# ASSIGNMENT:
Write out exactly the lines running from the line that includes "dollárral nyitott Észak-Amerikában, világszinten" to the end of the data, both ends included, and nothing besides.

[Stored items from a collection]
---

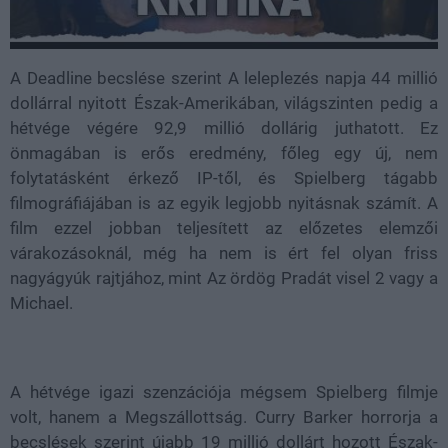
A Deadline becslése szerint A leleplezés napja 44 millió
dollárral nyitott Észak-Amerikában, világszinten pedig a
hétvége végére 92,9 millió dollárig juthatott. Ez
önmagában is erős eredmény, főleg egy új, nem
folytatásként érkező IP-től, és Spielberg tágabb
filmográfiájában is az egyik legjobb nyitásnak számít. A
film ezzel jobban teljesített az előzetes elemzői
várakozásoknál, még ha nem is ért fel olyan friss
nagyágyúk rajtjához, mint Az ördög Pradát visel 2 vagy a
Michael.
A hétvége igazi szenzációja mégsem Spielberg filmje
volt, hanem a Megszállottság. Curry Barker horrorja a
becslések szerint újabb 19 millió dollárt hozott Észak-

---

# TASK ANSWER:
dollárral nyitott Észak-Amerikában, világszinten pedig a
hétvége végére 92,9 millió dollárig juthatott. Ez
önmagában is erős eredmény, főleg egy új, nem
folytatásként érkező IP-től, és Spielberg tágabb
filmográfiájában is az egyik legjobb nyitásnak számít. A
film ezzel jobban teljesített az előzetes elemzői
várakozásoknál, még ha nem is ért fel olyan friss
nagyágyúk rajtjához, mint Az ördög Pradát visel 2 vagy a
Michael.
A hétvége igazi szenzációja mégsem Spielberg filmje
volt, hanem a Megszállottság. Curry Barker horrorja a
becslések szerint újabb 19 millió dollárt hozott Észak-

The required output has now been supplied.